> [TEXT SHOWN]:
==========

Differentiation and integration of the elementary functions. are concerns of introductory calculus. One class of elementary functions are the rational functions which are formed as the ratio of two polynomials. At first sight, integrating rational functions can be quite challenging, but by decomposing the functions in a particular way called a partial fractions expansion we can go pretty far in integrating some basic rational functions. There are a lot of algebra techniques used in solving integrals of rational functions such as factoring, polynomial division, solving systems of equations, and completing the square. Review material for how to get the partial fractions expansion is in Chapter 1. I have separated out most of the algebra so we can focus on the calculus of how to integrate the pieces of the partial fractions expansion.

The general problem of integrating rational functions can be expressed a

$\displaystyle \int \cfrac{P(x)dx}{Q(x)}$

In the algorithm for integrating rational functions, the first step is to calculate the quotient q(x) and remainder r(x). The quotient is a simple polynomial and the remainder is another rational function where the degree of the numerator is less than the degree of the denominator

$\cfrac{P(x)}{Q(x)} =q(x)+r(x)\quad \quad \quad \quad \, r(x)=\cfrac{N(x)}{Q(x)}$

Integrating the quotient is just a straightforward integration of a polynomial

$\displaystyle \int \sum _{k=1}^{n}a_{k} x^{k} dx=\sum _{k=1}^{n}\cfrac{a_{k} x^{k+1} }{k+1}$

The remainder can be expressed as a partial fractions expansion then integrated or may already be simple enough to integrate.

==========

> [DATA BLOCK]:
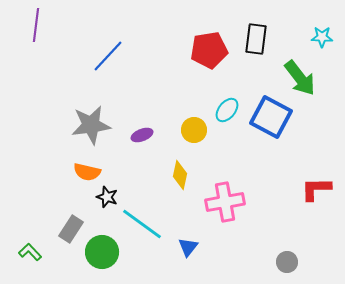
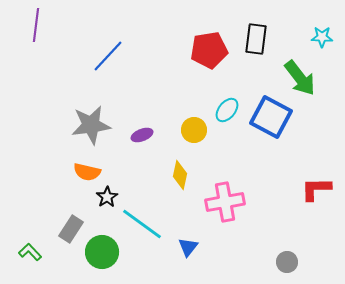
black star: rotated 20 degrees clockwise
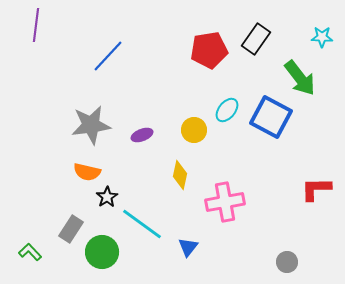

==========

> [OBJECTIVES]:
1 – Rewrite the paragraph of the text on integrating rational functions that begins "Differentiation and integration of the elementary functions" as a brief list of its main facts.
2 – According to the text on integrating rational functions, what is the first step in the algorithm for integrating them?
3 – Extend the text on integrating rational functions, starting after its last sentence.
The material plays no part in what follows.

> [SOLVED TASKS]:
1 –
- Introductory calculus deals with differentiating and integrating the elementary functions.
- Rational functions, formed as the ratio of two polynomials, are one class of elementary functions.
- Integrating them can seem hard at first. A partial fractions expansion goes a long way toward integrating basic ones.
- The work relies on algebra techniques: factoring, polynomial division, solving systems of equations, and completing the square.
- Review material on getting the partial fractions expansion is in Chapter 1.
- Most of the algebra is set apart so the focus stays on how to integrate the pieces of the expansion.

2 – The first step is to calculate the quotient q(x) and the remainder r(x).

3 –
Example 1. Find the quotient and the remainder then solve the integral.

$\displaystyle \int \cfrac{x^{3} }{1+x} dx$

Solution 1. Polynomial division works, but here is another method to divide simple expressions.

${\cfrac{x^{3} }{1+x} =\cfrac{(x+1-1)^{3} }{1+x} =\cfrac{(u-1)^{3} }{u} =\cfrac{u^{3} -3u^{2} +3u-1}{u} } \\ {\cfrac{x^{3} }{1+x} =(1+x)^{2} -3(1+x)+3-\cfrac{1}{1+x} } \\ {\cfrac{x^{3} }{1+x} =x^{2} -x+1-\cfrac{1}{1+x} }$

We found the quotient by multiplying out all the polynomials and collecting like terms. Integrate the remainder as a logarithm.

$\displaystyle \int \cfrac{x^{3} dx}{1+x} =\displaystyle \int (x^{2} -x+1-\cfrac{1}{1+x} )dx=\cfrac{x^{3} }{3} -\cfrac{x^{2} }{2} +x-\ln \left|1+x\right|+C$

For more complicated remainders that have multiple factors we have to use the partial fractions theory. If the denominator can be factored completely into linear and quadratic factors things work out very well.

Theorem 1. Form of the partial fractions expansion when the degree of P(x) is less than the degree of Q(x) which has been completely factored into linear and quadratic terms.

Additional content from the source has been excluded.